Well it doesn't hurt it if you do, but if you're average (i.e not ripped or anything but no noticable beer belly etc)with a decent face it doesn't make so much difference from my experience.
girls also like if you put them down playfully, they usually feel the need to prove themselves to you and that makes them more attached to you over time for some reason.
dont overdo it though
>There's also requirement to know when to stop talking about things which are only interesting to you.
How is that any better than the latter? If he talks about himself, he's at least selling himself out. Plus, many guys ask questions after questions to women, After rejection, women think they just listened to them to get laid
I'm a little less than average, but I just started to act a bit cooler around a close female friend, until she showed obvious interest, then I asked her out.
To be honest lads, all you have to do is clean yourself up a bit and act like a male tsundere. Those are in high demand nowadays.
He's a faggot no doubt but what he says is still sound. Just probe the waters and talk about all kinds of stuff until you notice she's interested(which you do unless you are a turbosperg) than ask her out without being a clingy faggot. It's not rocket science.
Not making it up. It happened a few weeks ago, wasn't even that difficult. Just put myself out there after spending a bit of time with her once a week, and she accepted with open arms. I suspect the reason she even became attracted to me was because I acted, for the most part, closed off. Not in an introverted way, but more in that I would never give any emotional reactions to anything, except for an occasional smug grin.
I'm telling you, it's about not being obviously interested. You need to arouse curiosity- if you're the kind of person that someone doesn't think is awful on an external level, and you don't let her know who you are, then she'll want to try to get to know you.
Really, dude, chill. Once you gain an attitude of not wanting a girlfriend, or only wanting to improve yourself, a girlfriend comes along with it. Trust me, for the past two years I've just been going through life trying to improve myself in order to meet my goals, and achieve something in life.
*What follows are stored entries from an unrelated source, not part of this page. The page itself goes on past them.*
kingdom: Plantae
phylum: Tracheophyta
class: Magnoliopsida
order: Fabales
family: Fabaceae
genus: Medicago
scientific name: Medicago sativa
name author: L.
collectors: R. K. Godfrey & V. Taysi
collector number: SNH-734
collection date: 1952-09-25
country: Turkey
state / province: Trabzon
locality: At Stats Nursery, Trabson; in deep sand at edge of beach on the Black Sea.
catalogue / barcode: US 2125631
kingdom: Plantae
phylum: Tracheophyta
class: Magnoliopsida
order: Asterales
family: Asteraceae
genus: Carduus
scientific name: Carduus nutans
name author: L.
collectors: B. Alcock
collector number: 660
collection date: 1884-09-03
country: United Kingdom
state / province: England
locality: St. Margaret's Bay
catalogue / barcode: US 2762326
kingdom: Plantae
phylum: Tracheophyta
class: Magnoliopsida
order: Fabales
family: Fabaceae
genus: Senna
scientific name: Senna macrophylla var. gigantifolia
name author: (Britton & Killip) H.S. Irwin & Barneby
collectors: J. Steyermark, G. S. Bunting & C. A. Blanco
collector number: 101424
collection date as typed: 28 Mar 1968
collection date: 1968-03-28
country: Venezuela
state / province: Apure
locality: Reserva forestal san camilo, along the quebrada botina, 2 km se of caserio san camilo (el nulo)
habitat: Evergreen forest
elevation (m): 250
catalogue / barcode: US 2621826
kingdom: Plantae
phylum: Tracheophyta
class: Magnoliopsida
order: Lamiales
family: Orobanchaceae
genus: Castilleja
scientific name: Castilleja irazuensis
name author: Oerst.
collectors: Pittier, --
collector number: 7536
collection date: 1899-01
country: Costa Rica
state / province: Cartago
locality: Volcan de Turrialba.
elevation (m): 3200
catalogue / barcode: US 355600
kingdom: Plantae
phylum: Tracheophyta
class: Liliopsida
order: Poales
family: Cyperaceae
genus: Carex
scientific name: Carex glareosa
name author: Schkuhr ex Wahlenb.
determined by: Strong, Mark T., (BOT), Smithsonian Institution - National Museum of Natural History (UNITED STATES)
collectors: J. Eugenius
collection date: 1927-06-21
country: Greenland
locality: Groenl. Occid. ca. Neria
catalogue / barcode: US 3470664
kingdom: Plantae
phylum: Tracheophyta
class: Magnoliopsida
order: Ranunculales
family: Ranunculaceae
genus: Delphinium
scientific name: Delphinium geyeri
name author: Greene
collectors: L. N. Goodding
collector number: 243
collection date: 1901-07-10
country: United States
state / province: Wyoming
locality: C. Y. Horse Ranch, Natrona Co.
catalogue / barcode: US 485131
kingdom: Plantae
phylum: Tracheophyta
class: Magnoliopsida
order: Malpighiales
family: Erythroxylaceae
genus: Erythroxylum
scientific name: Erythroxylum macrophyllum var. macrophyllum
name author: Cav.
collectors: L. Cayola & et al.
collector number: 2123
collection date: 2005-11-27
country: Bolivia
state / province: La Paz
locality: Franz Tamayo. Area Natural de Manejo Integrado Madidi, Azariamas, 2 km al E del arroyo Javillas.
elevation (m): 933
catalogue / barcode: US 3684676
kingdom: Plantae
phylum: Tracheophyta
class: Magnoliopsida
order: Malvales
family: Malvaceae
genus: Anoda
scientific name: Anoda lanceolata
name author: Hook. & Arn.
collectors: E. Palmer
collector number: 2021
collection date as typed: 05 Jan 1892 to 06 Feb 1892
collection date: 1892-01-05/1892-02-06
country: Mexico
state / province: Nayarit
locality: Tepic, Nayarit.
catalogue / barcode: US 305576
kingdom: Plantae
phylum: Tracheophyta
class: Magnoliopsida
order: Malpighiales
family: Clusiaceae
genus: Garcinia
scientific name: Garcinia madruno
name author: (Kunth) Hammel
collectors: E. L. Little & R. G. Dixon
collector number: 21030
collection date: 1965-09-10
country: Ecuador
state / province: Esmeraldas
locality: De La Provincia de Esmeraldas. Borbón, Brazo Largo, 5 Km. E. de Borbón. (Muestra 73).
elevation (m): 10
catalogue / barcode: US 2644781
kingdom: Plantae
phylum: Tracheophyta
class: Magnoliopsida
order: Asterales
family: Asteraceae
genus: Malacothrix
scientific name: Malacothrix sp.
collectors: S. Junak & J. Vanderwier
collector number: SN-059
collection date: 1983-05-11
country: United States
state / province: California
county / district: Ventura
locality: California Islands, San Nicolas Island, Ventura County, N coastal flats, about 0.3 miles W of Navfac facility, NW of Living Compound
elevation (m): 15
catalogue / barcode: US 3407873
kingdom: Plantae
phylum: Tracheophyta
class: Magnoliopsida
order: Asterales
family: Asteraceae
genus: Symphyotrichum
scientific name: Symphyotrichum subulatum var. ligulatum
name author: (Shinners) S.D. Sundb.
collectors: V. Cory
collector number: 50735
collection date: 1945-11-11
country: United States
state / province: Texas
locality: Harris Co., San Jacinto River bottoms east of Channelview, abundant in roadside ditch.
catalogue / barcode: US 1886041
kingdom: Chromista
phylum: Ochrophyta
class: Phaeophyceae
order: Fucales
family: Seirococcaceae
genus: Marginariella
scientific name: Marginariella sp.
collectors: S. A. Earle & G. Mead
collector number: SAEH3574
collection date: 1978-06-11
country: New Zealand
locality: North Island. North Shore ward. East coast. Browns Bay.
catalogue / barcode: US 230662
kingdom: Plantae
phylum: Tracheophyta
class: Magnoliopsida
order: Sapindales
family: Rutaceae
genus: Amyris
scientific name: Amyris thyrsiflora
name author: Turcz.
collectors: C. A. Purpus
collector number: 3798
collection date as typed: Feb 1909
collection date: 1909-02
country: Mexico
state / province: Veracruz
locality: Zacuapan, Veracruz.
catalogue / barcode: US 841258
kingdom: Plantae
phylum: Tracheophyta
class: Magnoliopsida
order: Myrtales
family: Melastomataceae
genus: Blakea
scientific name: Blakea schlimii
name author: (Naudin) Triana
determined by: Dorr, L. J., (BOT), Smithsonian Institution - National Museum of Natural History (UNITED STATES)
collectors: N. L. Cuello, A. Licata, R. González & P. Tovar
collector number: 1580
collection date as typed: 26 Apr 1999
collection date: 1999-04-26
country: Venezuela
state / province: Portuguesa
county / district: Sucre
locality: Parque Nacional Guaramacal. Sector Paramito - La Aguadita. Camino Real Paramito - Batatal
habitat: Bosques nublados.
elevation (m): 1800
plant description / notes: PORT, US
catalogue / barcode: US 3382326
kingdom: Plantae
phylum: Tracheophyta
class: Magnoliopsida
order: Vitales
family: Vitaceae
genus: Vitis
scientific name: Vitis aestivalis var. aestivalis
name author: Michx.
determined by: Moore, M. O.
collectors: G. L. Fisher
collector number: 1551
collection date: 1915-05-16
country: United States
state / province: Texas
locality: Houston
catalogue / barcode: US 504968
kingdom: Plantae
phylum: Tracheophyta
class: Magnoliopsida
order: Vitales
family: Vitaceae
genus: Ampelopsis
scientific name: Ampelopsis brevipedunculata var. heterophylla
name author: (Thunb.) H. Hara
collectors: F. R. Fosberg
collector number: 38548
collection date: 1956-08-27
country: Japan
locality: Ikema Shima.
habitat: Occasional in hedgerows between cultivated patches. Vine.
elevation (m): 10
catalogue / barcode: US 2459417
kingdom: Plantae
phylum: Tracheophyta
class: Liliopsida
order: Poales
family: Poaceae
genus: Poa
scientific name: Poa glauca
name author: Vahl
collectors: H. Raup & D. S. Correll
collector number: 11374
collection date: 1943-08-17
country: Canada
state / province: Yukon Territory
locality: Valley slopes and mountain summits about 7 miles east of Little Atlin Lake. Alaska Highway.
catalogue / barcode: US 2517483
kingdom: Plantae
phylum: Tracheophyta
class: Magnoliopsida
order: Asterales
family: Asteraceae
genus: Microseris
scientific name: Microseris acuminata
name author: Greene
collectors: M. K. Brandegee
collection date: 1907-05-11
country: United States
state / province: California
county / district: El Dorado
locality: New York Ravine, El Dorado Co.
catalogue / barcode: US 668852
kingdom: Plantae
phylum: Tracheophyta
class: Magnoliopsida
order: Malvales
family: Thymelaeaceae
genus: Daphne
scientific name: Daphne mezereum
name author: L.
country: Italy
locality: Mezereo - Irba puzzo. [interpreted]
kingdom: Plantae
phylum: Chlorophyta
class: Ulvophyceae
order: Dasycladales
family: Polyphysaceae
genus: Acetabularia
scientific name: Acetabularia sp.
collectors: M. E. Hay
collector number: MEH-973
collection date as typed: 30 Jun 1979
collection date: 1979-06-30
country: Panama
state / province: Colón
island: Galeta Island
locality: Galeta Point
Having a girlfriend has never really been something I've desperately wanted- it was a situation where if someone asked me out, I would accept, but I wouldn't necessarily put myself out there.
Recently I just started to like this girl, so I did, and it was successful. You can find your own success story too man, all you gotta do is focus on the right things.
>Once you gain an attitude of not wanting a girlfriend, or only wanting to improve yourself, a girlfriend comes along with it
/fit/ used to spout this shit too. it literally only works if you aren't ugly
I'm nit really attractive and it worked cor me. Facial symmetry is alright and I don't have any glaring defects, but I'm quite overweight. I've slimmed down and built some muscle, but I still have a gut. Still, I've tried to keep a pleasant disposition, and my focus has really been on trying to be the best person I can, and I guess it worked out.